Energy resources in the Eastern Mediterranean continue to determine the foreign policies of countries in the region. The most recent indication being the rapid realization of the Eastern Mediterranean Gas Forum established under the leadership of Egypt, Greece, Greek Administration of Southern Cyprus and Israel. Having held its first meeting last January, the forum met for the second time on July 25th in Cairo. Egyptian President Abdel Fattah al-Sisi hosted the meeting that was attended by energy ministers from Israel, Italy, Greece, Egypt, Greek Administration of Southern Cyprus and Palestine as well as a representative from Jordan’s ministry of energy. While Rick Perry, the U.S. Energy Minister, was guest of honour in the forum, representatives from France, the European Union and the World Bank were also present. This indicates that the Eastern Mediterranean Gas Forum is strongly supported by both the US and the EU.
It was underlined in the meeting that the main objective of the forum is to serve the interests of the members in terms of energy products in the Eastern Mediterranean. The forum will aim to create a unified group that will work together in exporting the natural gas resources from the Eastern Mediterranean to global markets. Despite a regional agenda, it was also noted that five of the major players in the Eastern Mediterranean, Turkey, Lebanon, Syria, Libya and Turkish Republic of Northern Cyprus was not present in the meeting. These countries were left out due to regional confrontation with countries like Egypt, Israel, Egypt and Greek Administration of Southern Cyprus.
Despite the region-wide division between countries, the second meeting of the Eastern Mediterranean Gas Forum reveal that the participating countries will continue to advance their cooperation to export natural gas. It was stated in the forum that member countries would respect each other’s rights in the Eastern Mediterranean and work together to use hydrocarbon resources in the most efficient way. Participants also agreed that the forum would pave the way for a sustainable gas market by using the resources in the region. In addition to these objectives, many of the details regarding the technicality and operational aspects were also settled in the second meeting of the forum.

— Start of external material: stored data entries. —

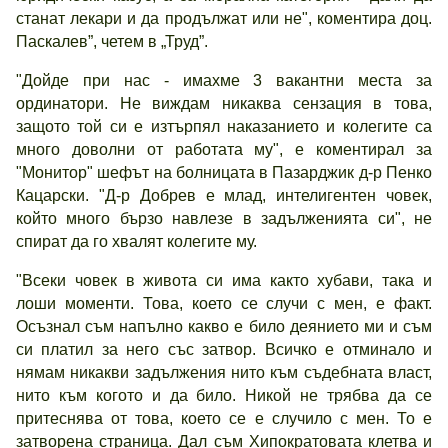
станат лекари и да продължат или не", коментира доц.
Паскалев”, четем в „Труд”.
"Дойде при нас - имахме 3 вакантни места за
ординатори. Не виждам никаква сензация в това,
защото той си е изтърпял наказанието и колегите са
много доволни от работата му", е коментирал за
"Монитор" шефът на болницата в Пазарджик д-р Пенко
Кацарски. "Д-р Добрев е млад, интелигентен човек,
който много бързо навлезе в задълженията си", не
спират да го хвалят колегите му.
"Всеки човек в живота си има както хубави, така и
лоши моменти. Това, което се случи с мен, е факт.
Осъзнал съм напълно какво е било деянието ми и съм
си платил за него със затвор. Всичко е отминало и
нямам никакви задължения нито към съдебната власт,
нито към когото и да било. Никой не трябва да се
притеснява от това, което се е случило с мен. То е
затворена страница. Дал съм Хипократовата клетва и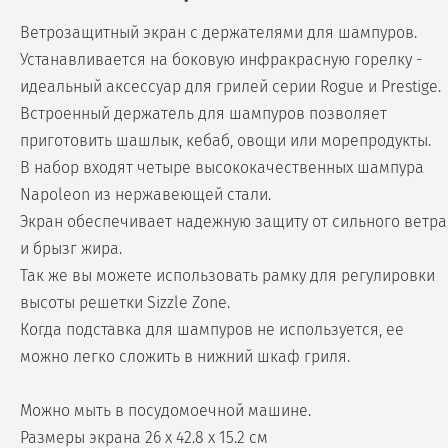
Ветрозащитный экран с держателями для шампуров.
Устанавливается на боковую инфракрасную горелку -
идеальный аксессуар для грилей серии Rogue и Prestige.
Встроенный держатель для шампуров позволяет
приготовить шашлык, кебаб, овощи или морепродукты.
В набор входят четыре высококачественных шампура
Napoleon из нержавеющей стали.
Экран обеспечивает надежную защиту от сильного ветра
и брызг жира.
Так же вы можете использовать рамку для регулировки
высоты решетки Sizzle Zone.
Когда подставка для шампуров не используется, ее
можно легко сложить в нижний шкаф гриля.
Можно мыть в посудомоечной машине.
Размеры экрана 26 х 42.8 х 15.2 см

Ankara has been consistently emphasizing that it will not allow other countries in the region to violate the rights of Turkey and Northern Cyprus.
It is obvious that one of the most enthusiastic countries in the forum is Egypt. Cairo has made a significant effort for the realization of the forum by establishing strong network of interest with regional actors, particularly with Israel, Greece and Greek Administration of Southern Cyprus. Egypt’s main target with this forum is to emphasize its strategic importance in the region. By establishing this forum, Cairo also aimed to corner Turkey, its main rival in regional politics, particularly in the Eastern Mediterranean. The Sisi regime has been instrumentalizing the Eastern Mediterranean Gas Forum for its foreign policy objectives.
A similar observation can be made on the position of Greek Administration of Southern Cyprus and Greece. Both countries aim to limit Turkey’s activities in the Eastern Mediterranean and force Ankara to cease its activities in the area. In order to create further pressure on Turkey they seek the support of the United States and the European Union as well. In addition to this, in confronting Turkey’s military capabilities, both Athens and Nicosia rely on the defence cooperation with Israel and Egypt, the two leading military powers in the region.
The biggest obstacle for the forum is the exclusion of five major players of the Eastern Mediterranean: Turkey, Libya, Lebanon, Syria and Turkish Republic of Northern Cyprus. All who have legal rights in the Eastern Mediterranean. It is widely questioned that without the representation of these countries, the decisions and policies of the forum regarding natural gas resources would be illegitimate. In addition, Turkey has toughened its stance towards the Eastern Mediterranean and made clear that it is the major player in the region. Ankara has also been consistently emphasizing that it will not allow other countries in the region to violate the rights of Turkey and Turkish Republic of Northern Cyprus. It is widely argued that the most reliable route to transfer natural gas from Eastern Mediterranean to European markets go through Turkey. Therefore, the success of any region-wide initiative to export natural gas resources from the Eastern Mediterranean to world markets is dependant on Turkey’s inclusion.